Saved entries
= Beginning of Section =

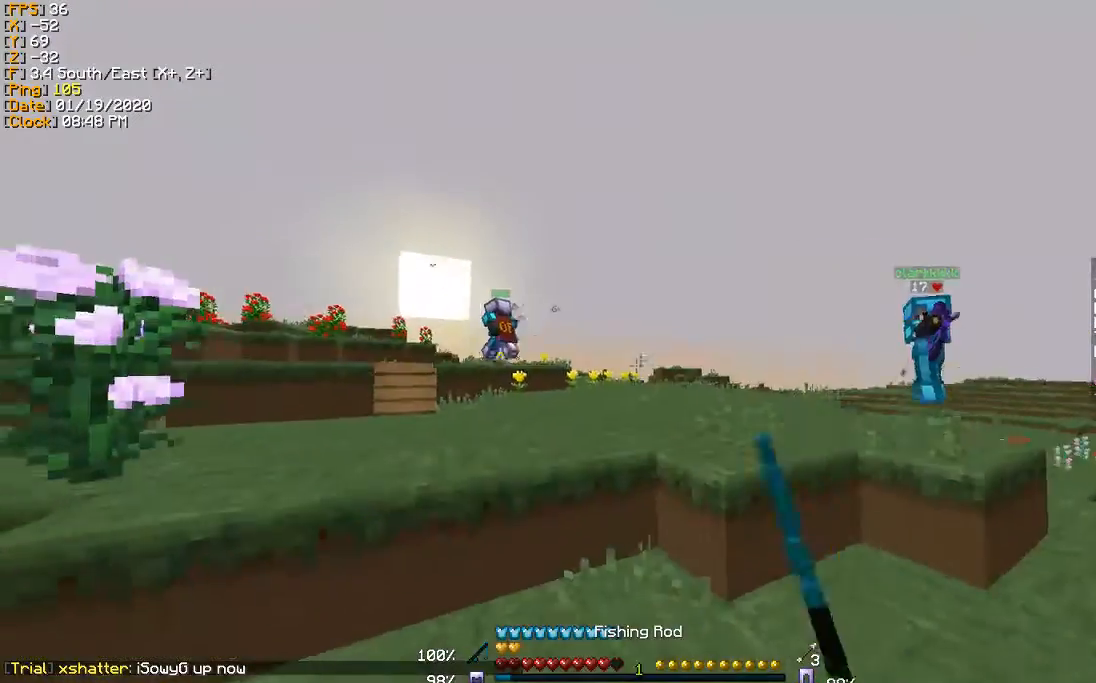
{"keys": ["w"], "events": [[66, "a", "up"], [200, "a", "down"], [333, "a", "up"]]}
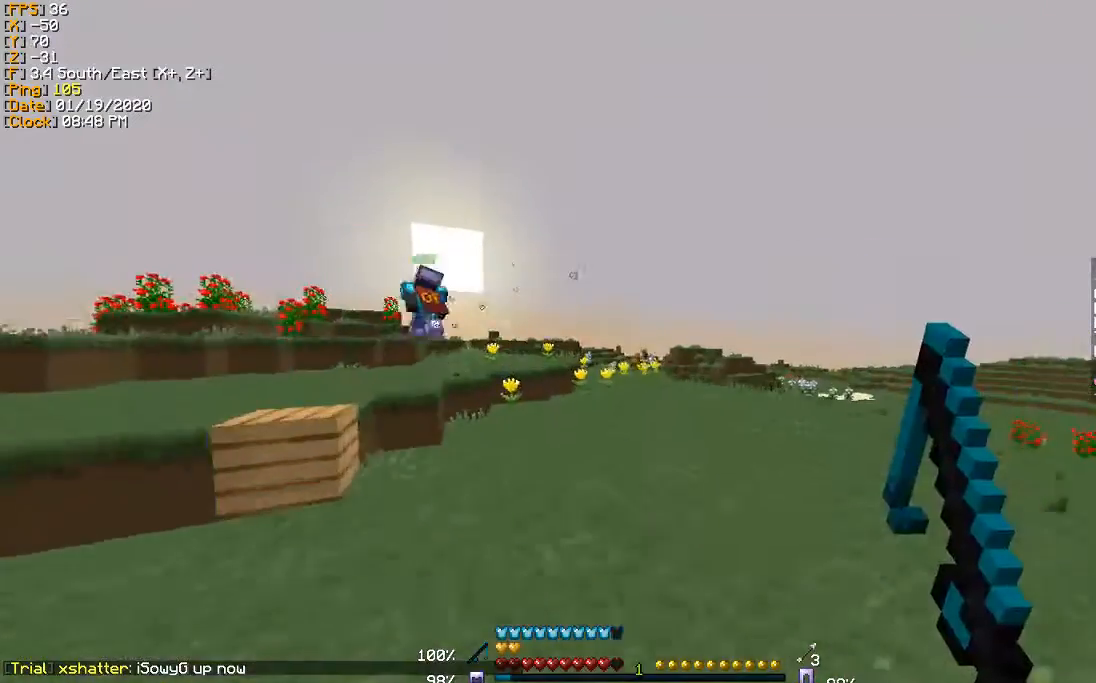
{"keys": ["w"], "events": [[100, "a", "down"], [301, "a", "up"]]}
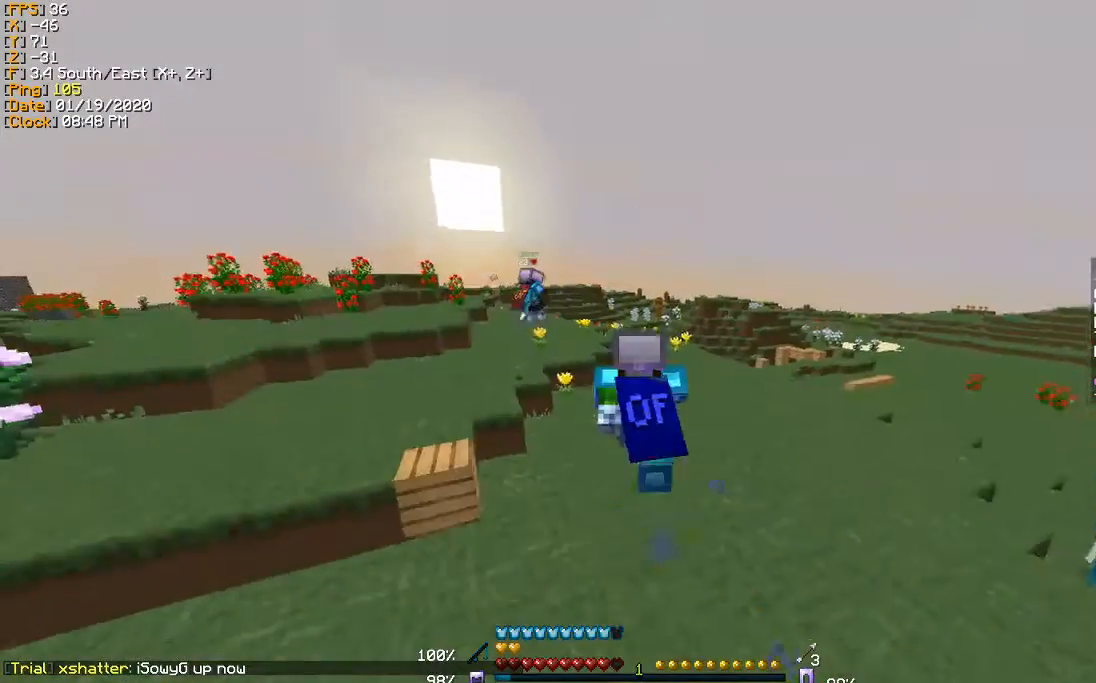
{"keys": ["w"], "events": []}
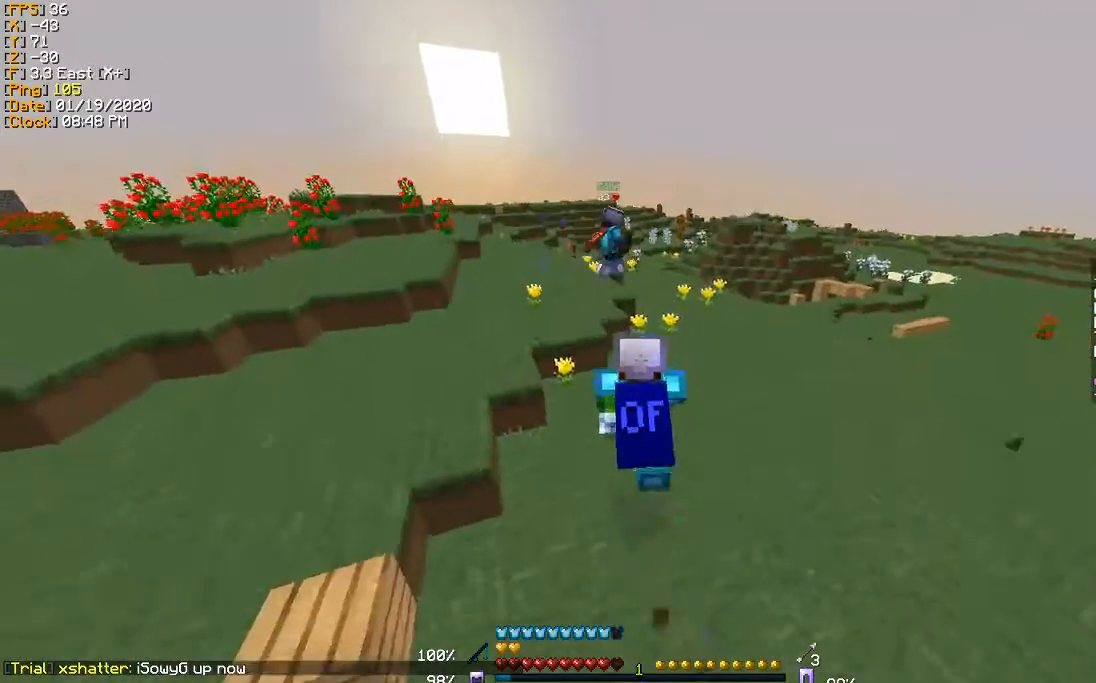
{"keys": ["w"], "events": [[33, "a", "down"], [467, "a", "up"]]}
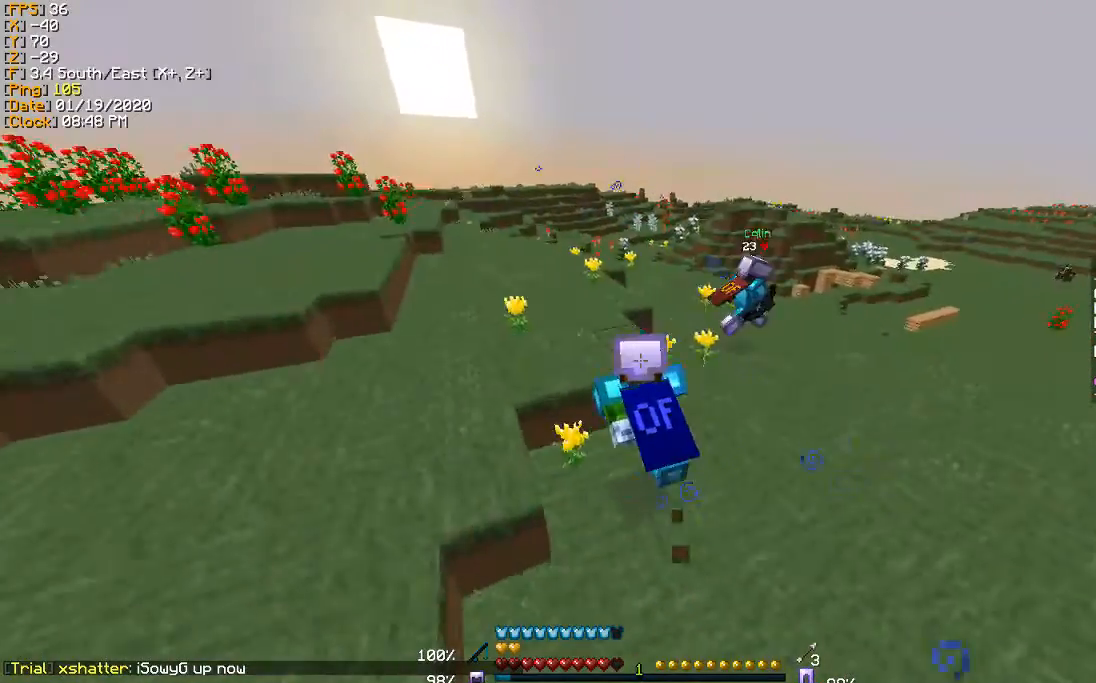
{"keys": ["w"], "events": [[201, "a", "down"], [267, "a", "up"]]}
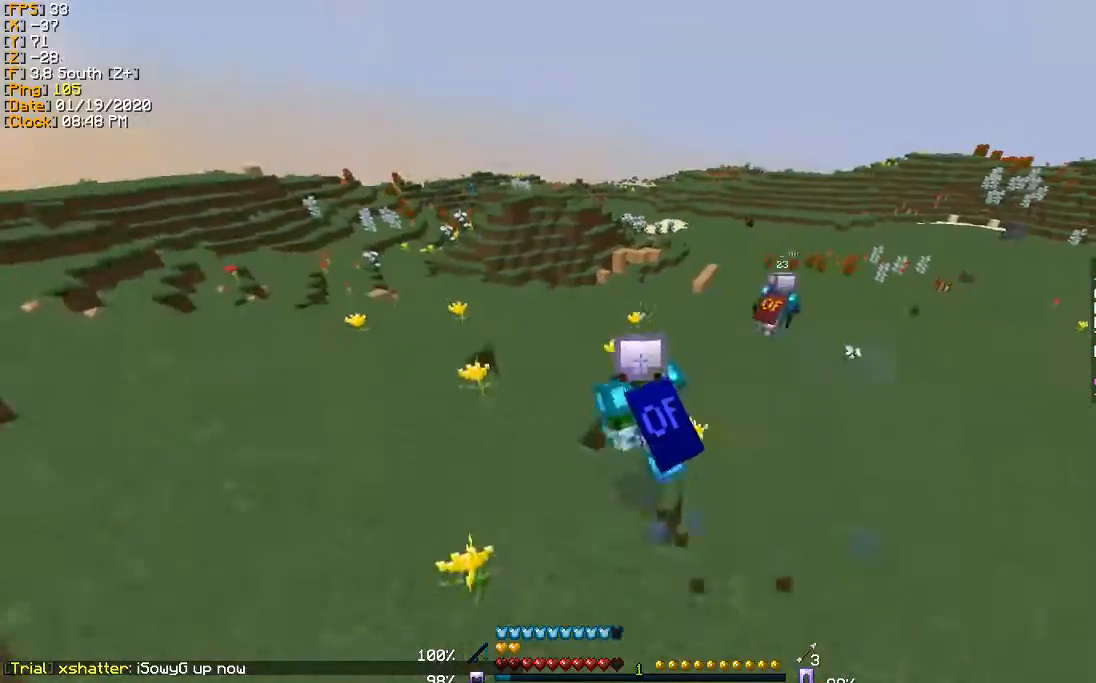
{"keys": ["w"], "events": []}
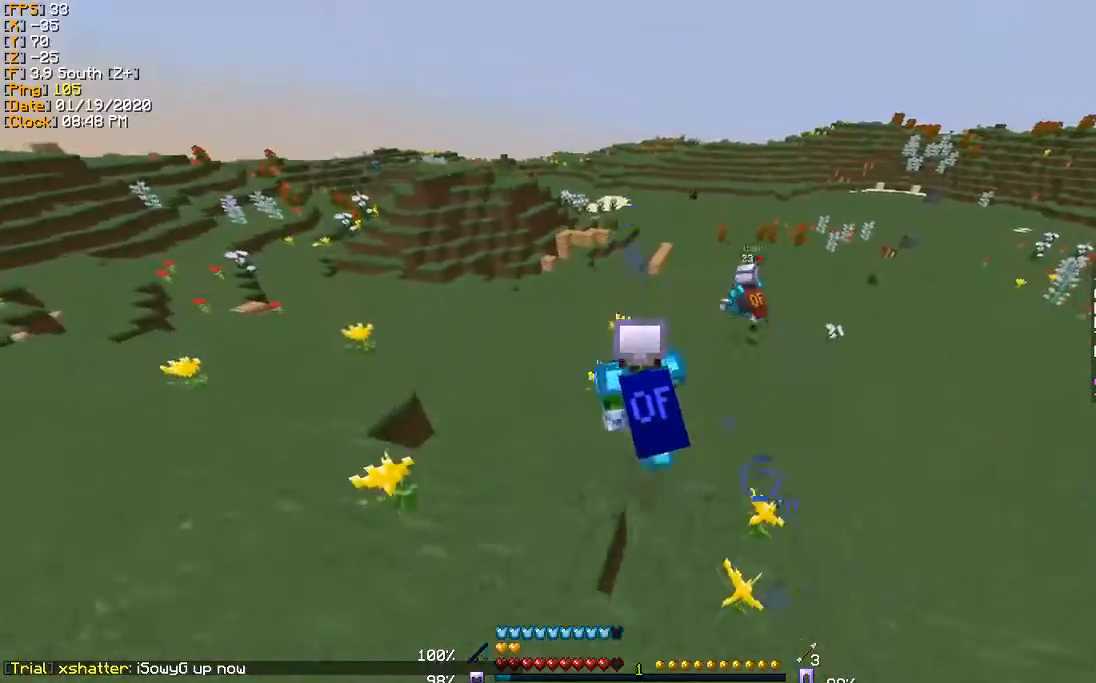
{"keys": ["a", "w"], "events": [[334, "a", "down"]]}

= End of Section =

Repeat the data in full, exactly as it stands, but drop every picture.

**WRITTEN REPLY**
{"keys": ["w"], "events": [[66, "a", "up"], [200, "a", "down"], [333, "a", "up"]]}
{"keys": ["w"], "events": [[100, "a", "down"], [301, "a", "up"]]}
{"keys": ["w"], "events": []}
{"keys": ["w"], "events": [[33, "a", "down"], [467, "a", "up"]]}
{"keys": ["w"], "events": [[201, "a", "down"], [267, "a", "up"]]}
{"keys": ["w"], "events": []}
{"keys": ["a", "w"], "events": [[334, "a", "down"]]}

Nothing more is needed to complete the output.